Course topics: The goal of Math 351 is to provide an introduction to three types of algebraic structures, groups, rings, and fields. The course will cover most of the material in Part 1 of the text, Chapters 1 to 7, and a few selected topics from Part 2, Chapters 8 to 11. Given the instructor's interests in carrying out computer calculations with algebraic objects, the text will occasionally be supplemented with discussions of algebraic algorithms.

Course operation: Math 351 is a 4-credit course with three 80-minute meetings per week. The MW4 classes will normally be used for fairly traditional lecturing by the instructor. The W5 class will usually be a workshop, a laboratory style class in which students work together in small groups on specially constructed problems. The workshops are a very important part of the course. They have two purposes, to deepen the students' understanding of the course material and to encourage students to talk with each other about mathematics. There will be two types of written homework assignments, problems from the text and selected workshop problems.

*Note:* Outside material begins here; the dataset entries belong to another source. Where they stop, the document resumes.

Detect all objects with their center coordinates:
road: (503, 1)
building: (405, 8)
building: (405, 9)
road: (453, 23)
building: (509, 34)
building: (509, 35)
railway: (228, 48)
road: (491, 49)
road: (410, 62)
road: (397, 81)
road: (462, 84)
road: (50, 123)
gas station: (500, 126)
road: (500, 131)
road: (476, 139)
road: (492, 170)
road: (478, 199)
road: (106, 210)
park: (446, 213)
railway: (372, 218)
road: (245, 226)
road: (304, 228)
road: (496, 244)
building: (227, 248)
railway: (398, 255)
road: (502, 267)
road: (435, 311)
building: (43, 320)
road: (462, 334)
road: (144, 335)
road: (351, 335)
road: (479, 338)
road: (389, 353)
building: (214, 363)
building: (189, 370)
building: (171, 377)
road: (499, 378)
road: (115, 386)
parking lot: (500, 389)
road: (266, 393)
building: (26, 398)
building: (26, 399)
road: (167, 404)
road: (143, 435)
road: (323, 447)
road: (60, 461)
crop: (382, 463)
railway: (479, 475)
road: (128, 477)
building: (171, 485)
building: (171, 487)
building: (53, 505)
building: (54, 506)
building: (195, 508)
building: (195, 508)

Students need to be clear on what sorts of collaboration are permitted. During the workshop class, students are expected to discuss the workshop problems with the members of their group. Limited discussions outside of class with classmates related to homework are permitted as long as these discussions are acknowledged and each student writes up their solutions independently. Questions about the details of writing up solutions should be discussed with the instructor only.

There is a long-standing rule of thumb that undergraduate students should expect to spend approximately two hours outside of class for every hour in class. Since Math 351 is a 4-credit course and is one of the more challenging courses offered by the Mathematics Department, students in Math 351 should be prepared to spend 8 to 10 hours per week on the course, in addition to the class meetings.

Grading: The term grade will be based on the results of the major examinations, occasional short quizzes, and the written homework. There will be two hour exams, each of which will count 20% of the grade, and a final, which will count 40%. The quizzes and homework together will count 20%. Exams will be closed book and student-prepared formula sheets will not be permitted. If supplemental information is required for the solution of a problem, that information will be provided by the instructor.